Ogni stile ha certamente il suo pubblico affezionato, ma oggi la globalizzazione ha avvicinato i suoni e li strumenti tipici di popolazioni lontane tra loro, tutto si mescola e va ad impreziosire l’altro. Dove l’altro può essere un famoso violinista che calca i palcoscenici di tutto il mondo con in mano un antico Stradivari , ma può essere anche un artista di strada che suona nelle piazze, anche quelle di tutto il mondo, incantando i passanti più o meno generosi invece che il pubblico pagante, comodamente seduto su poltroncine di velluto. E allora tra i due violinisti chi è più “grande”? Certamente uno è più famoso dell’altro, ma la grandezza d’animo o la sensibilità a volte non si accompagnano con le prime pagine della stampa internazionale.
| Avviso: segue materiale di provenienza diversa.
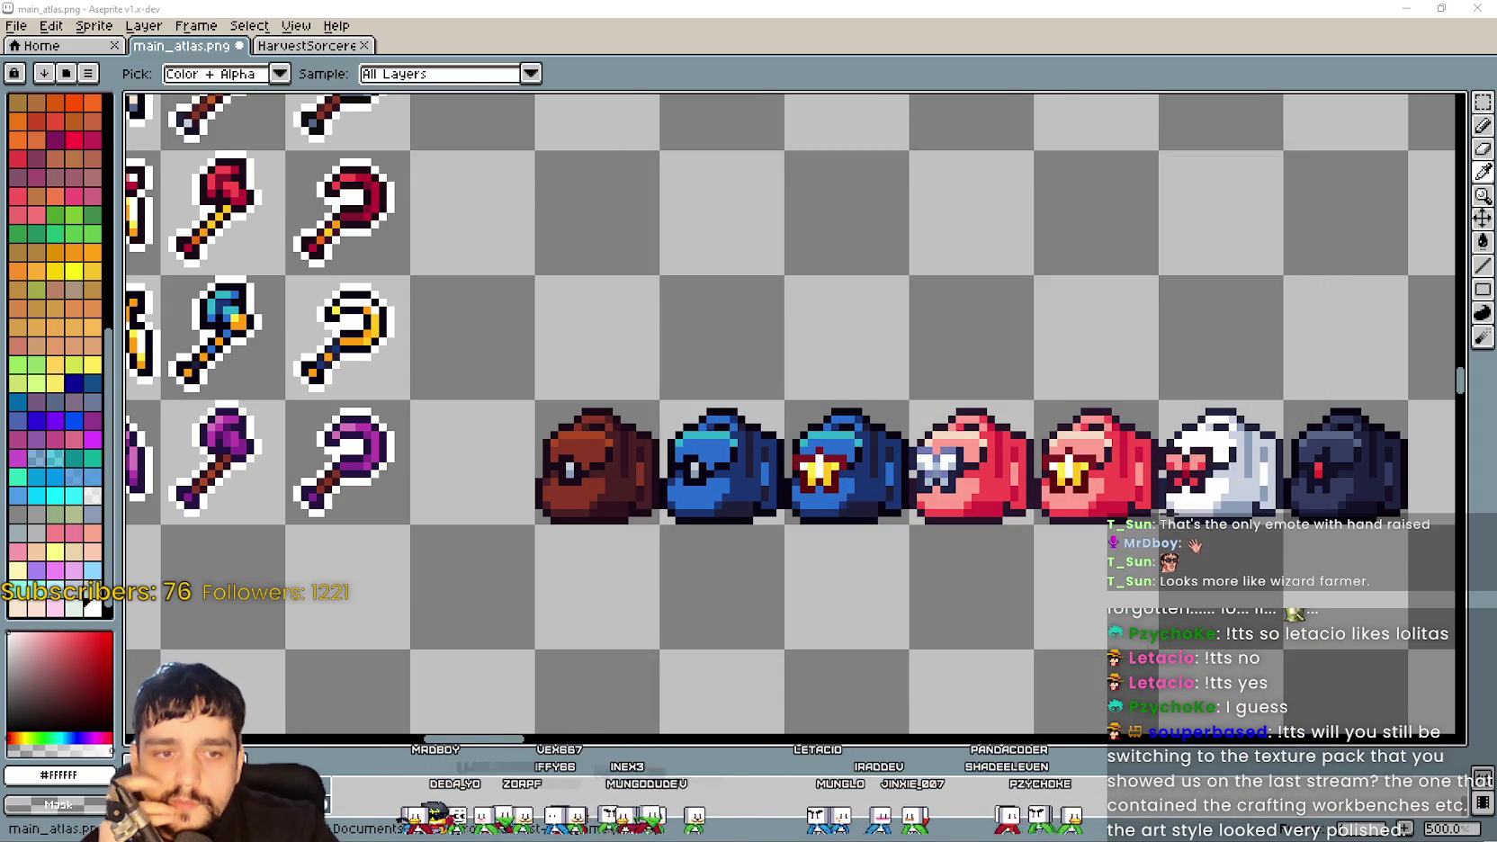
pyautogui.press('m')
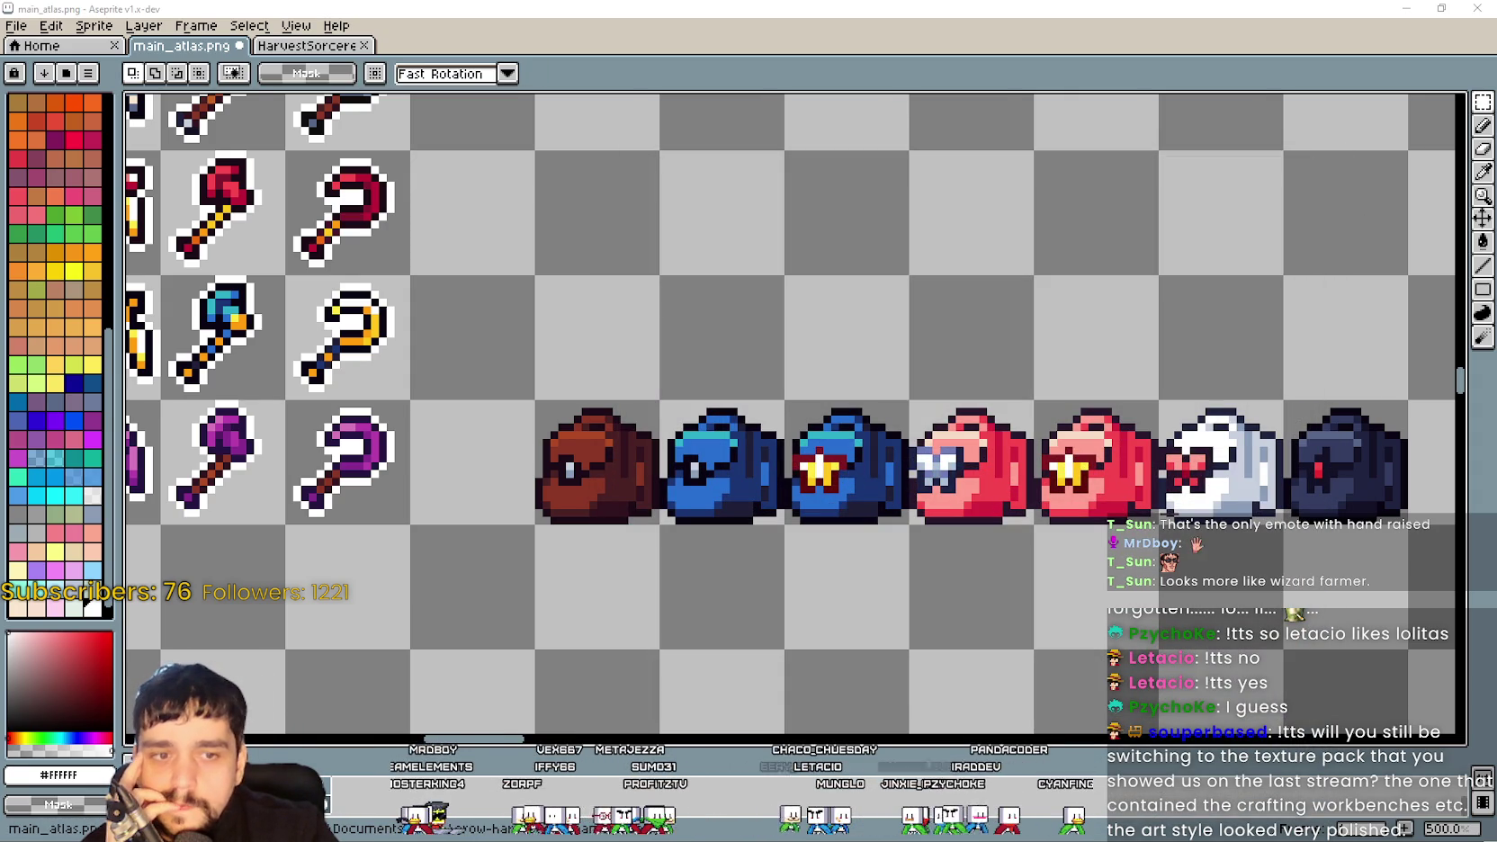
pyautogui.press('alt+Tab')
Un artista generoso lo si riconosce da lontano, lo si sente prima di tutto, non importa ciò che suona, ma “come suona”. Chi suona, come chi canta ma anche chi dipinge o fa scultura, chiaramente lo fa prima di tutto per sé stesso, ma poi il musicista suona per gli altri, e se tra il sé e gli altri non c’è feeling, non c’è atmosfera, allora tutto svanisce. Se tra il pubblico che ascolta e chi si fa ascoltare si perde il piacere reciproco di scambiarsi sensazioni, allora quel poco tempo trascorso insieme è stato inutile, finisce la magia. Se a chi si ferma ad osservare un dipinto non arrivassero le sensazioni che l’autore ha voluto fermare sulla tela, i musei perderebbero il loro senso di esistere.
Certo ci sono artisti che riempiono gli stadi ed altri che si accontentano dell’esedra della Madonna del Monte, ma è la quantità di pubblico presente che fa “grande” il musicista? E’ il costo del biglietto che misura la fama? Sono i gioielli indossati dalle signore presenti, oppure decine di ragazzine urlanti e piangenti che decretano l’importanza del concerto? Io, sempre umilmente, penso di no. In ogni parte del mondo, in ogni angolo della Terra c’è musica, con un proprio stile, con le proprie definite caratteristiche, e spesso accade ascoltando una musica mai sentita prima, di riconoscerne il paese di provenienza proprio perché ha uno stile e suoni ed un’impronta talmente chiara che immediatamente permettono a chi la ascolta di collocarla in una terra ben precisa. E allora comprendi l’autore mai ascoltato prima.
Ieri mattina il maestro Mario Brunello saliva con passo svelto lungo la Via Crucis della Madonna del Monte portandosi a spalla il suo “gemello” protetto in una custodia rosso Ferrari.
Eravamo tutti immersi nella nebbia, la fontanella dell’acqua accompagnava la musica come un sottofondo cercato, e questa atmosfera particolarissima ha circondato i moltissimi che hanno potuto godere di un concerto delicato e prezioso. Dopo Bach il violoncello di Brunello ci ha regalato la musica di un compositore turco – del quale mi scuso ma non ricordo il nome – del secolo scorso, e quando sono arrivate le note dolci e struggenti di una canzone armena che il maestro ha voluto dedicare a quella popolazione ancora oggi così martoriata, anche le nostre corde dell’anima si sono sciolte e gli applausi finali non terminavano più.
Come lo stesso Brunello ha detto “ La Musica va oltre”.